__What you have to do__.
Set down every entry exactly as given. Pictures are to be left out.

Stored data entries
————
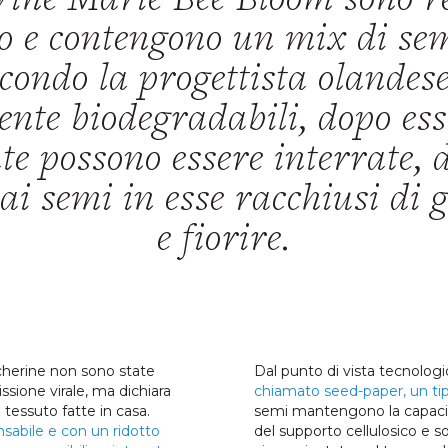
ine Marie Bee Bloom sono re
so e contengono un mix di semi
condo la progettista olandes
nte biodegradabili, dopo ess
te possono essere interrate, 
 ai semi in esse racchiusi di
e fiorire.
herine non sono state
Dal punto di vista tecnolog
issione virale, ma dichiara
chiamato seed-paper, un tipo
tessuto fatte in casa.
semi mantengono la capacità
sabile e con un ridotto
del supporto cellulosico e 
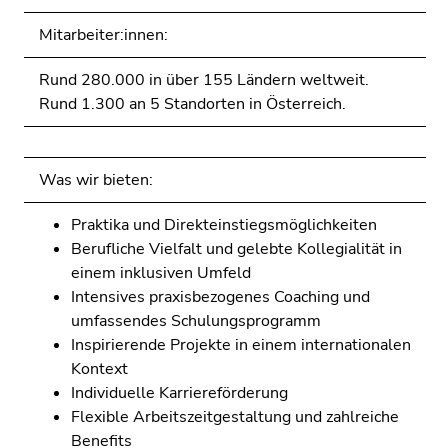
Mitarbeiter:innen:
Rund 280.000 in über 155 Ländern weltweit.
Rund 1.300 an 5 Standorten in Österreich.
Was wir bieten:
Praktika und Direkteinstiegsmöglichkeiten
Berufliche Vielfalt und gelebte Kollegialität in
einem inklusiven Umfeld
Intensives praxisbezogenes Coaching und
umfassendes Schulungsprogramm
Inspirierende Projekte in einem internationalen
Kontext
Individuelle Karriereförderung
Flexible Arbeitszeitgestaltung und zahlreiche
Benefits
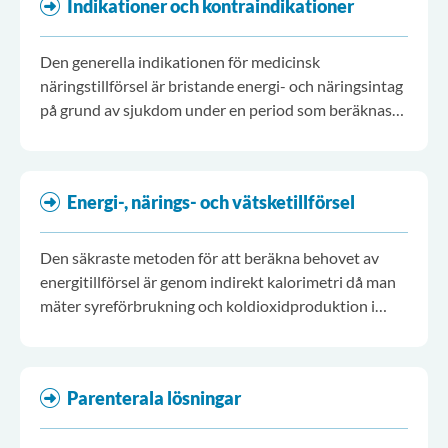
Indikationer och kontraindikationer
fettemulsioner och aminosyralösningar.
Den generella indikationen för medicinsk
näringstillförsel är bristande energi- och näringsintag
på grund av sjukdom under en period som beräknas
överstiga en vecka.
Energi-, närings- och vätsketillförsel
Den säkraste metoden för att beräkna behovet av
energitillförsel är genom indirekt kalorimetri då man
mäter syreförbrukning och koldioxidproduktion i
utandningsluften. Indirekt kalorimetri används främst
inom intensivvården
Parenterala lösningar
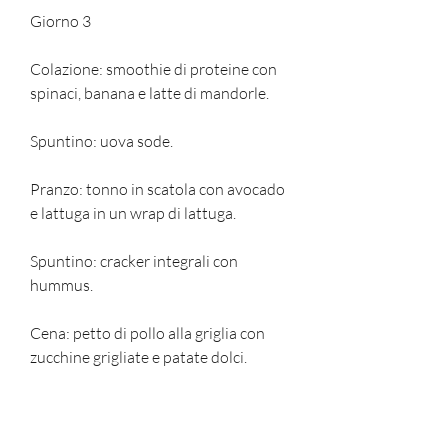
Giorno 3
Colazione: smoothie di proteine ​​con 
spinaci, banana e latte di mandorle.
Spuntino: uova sode.
Pranzo: tonno in scatola con avocado 
e lattuga in un wrap di lattuga.
Spuntino: cracker integrali con 
hummus.
Cena: petto di pollo alla griglia con 
zucchine grigliate e patate dolci.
————
__Completed task__.
ine Marie Bee Bloom sono re
so e contengono un mix di semi
condo la progettista olandes
nte biodegradabili, dopo ess
te possono essere interrate, 
 ai semi in esse racchiusi di
e fiorire.
herine non sono state
Dal punto di vista tecnolog
issione virale, ma dichiara
chiamato seed-paper, un tipo
tessuto fatte in casa.
semi mantengono la capacità
sabile e con un ridotto
del supporto cellulosico e 
Mitarbeiter:innen:
Rund 280.000 in über 155 Ländern weltweit.
Rund 1.300 an 5 Standorten in Österreich.
Was wir bieten:
Praktika und Direkteinstiegsmöglichkeiten
Berufliche Vielfalt und gelebte Kollegialität in
einem inklusiven Umfeld
Intensives praxisbezogenes Coaching und
umfassendes Schulungsprogramm
Inspirierende Projekte in einem internationalen
Kontext
Individuelle Karriereförderung
Flexible Arbeitszeitgestaltung und zahlreiche
Benefits
Indikationer och kontraindikationer
fettemulsioner och aminosyralösningar.
Den generella indikationen för medicinsk
näringstillförsel är bristande energi- och näringsintag
på grund av sjukdom under en period som beräknas
överstiga en vecka.
Energi-, närings- och vätsketillförsel
Den säkraste metoden för att beräkna behovet av
energitillförsel är genom indirekt kalorimetri då man
mäter syreförbrukning och koldioxidproduktion i
utandningsluften. Indirekt kalorimetri används främst
inom intensivvården
Parenterala lösningar
Giorno 3
Colazione: smoothie di proteine ​​con 
spinaci, banana e latte di mandorle.
Spuntino: uova sode.
Pranzo: tonno in scatola con avocado 
e lattuga in un wrap di lattuga.
Spuntino: cracker integrali con 
hummus.
Cena: petto di pollo alla griglia con 
zucchine grigliate e patate dolci.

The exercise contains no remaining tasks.